A bugler blew taps. The old soldiers, sailors, airmen and marines saluted. Some fought off tears as the women at their sides brushed theirs away.
The New Windsor Cantonment was the last encampment of the Continental Army and the first place where the modern Purple Heart was pinned on a soldier, in 1932. It was a modern incarnation of the Military Badge of Merit established by Washington while at his headquarters down the road in Newburgh. His profile remains at the center of the Purple Heart.
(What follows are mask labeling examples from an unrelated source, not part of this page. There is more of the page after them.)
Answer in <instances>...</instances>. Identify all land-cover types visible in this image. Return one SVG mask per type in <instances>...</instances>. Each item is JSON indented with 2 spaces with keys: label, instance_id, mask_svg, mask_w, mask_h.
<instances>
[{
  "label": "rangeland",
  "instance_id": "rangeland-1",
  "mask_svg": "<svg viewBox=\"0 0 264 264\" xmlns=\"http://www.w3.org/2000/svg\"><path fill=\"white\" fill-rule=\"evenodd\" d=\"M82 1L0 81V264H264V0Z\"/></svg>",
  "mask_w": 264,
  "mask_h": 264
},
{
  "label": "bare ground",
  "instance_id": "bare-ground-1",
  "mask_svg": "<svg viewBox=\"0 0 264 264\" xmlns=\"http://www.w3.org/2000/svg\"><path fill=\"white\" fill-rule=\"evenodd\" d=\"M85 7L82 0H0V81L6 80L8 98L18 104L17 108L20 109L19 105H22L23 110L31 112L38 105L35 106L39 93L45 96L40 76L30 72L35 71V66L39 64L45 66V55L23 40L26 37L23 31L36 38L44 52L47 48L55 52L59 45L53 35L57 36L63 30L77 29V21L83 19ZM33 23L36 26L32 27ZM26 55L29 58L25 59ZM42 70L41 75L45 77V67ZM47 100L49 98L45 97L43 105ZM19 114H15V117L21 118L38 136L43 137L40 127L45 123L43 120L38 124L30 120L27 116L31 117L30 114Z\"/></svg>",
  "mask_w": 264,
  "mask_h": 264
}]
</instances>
For John Clark of Orange Lake, 80 years old and pushing a walker, remembering and being remembered are no small things. "It feels very good," Clark said after a USO performance of World War II standards.
Clark thought the battle of St. Lo in France, where he suffered the first of two wounds, was mostly forgotten. Then in June, his two sons took him to Washington, D.C., to see the new World War II memorial. His son, Michael, is in charge of the Cantonment site.
In Washington, Clark saw the name of the battle memorialized in stone and he was heartened to know it hadn't been forgotten.
As the WWII vets listened to the pretty girls in costumes of oversized military jackets and heels sing "Boogey Woogey Bugle Boy," Frances Garcia of Newburgh was behind a table full of ribbon-shaped magnets at the back of the tent. She was volunteering for the Family Readiness program, helping raise money for a local Army unit stationed at the armory in Newburgh.
For six bucks you could get a yellow or red, white and blue "Support our Troops" magnet and contribute to purchase of personal items for soldiers in Iraq, including Sgt. Kevin Garcia, Frances' husband.
All 32 soldiers in her husband's unit are doing OK, Frances said. Her fingers were crossed as she spoke.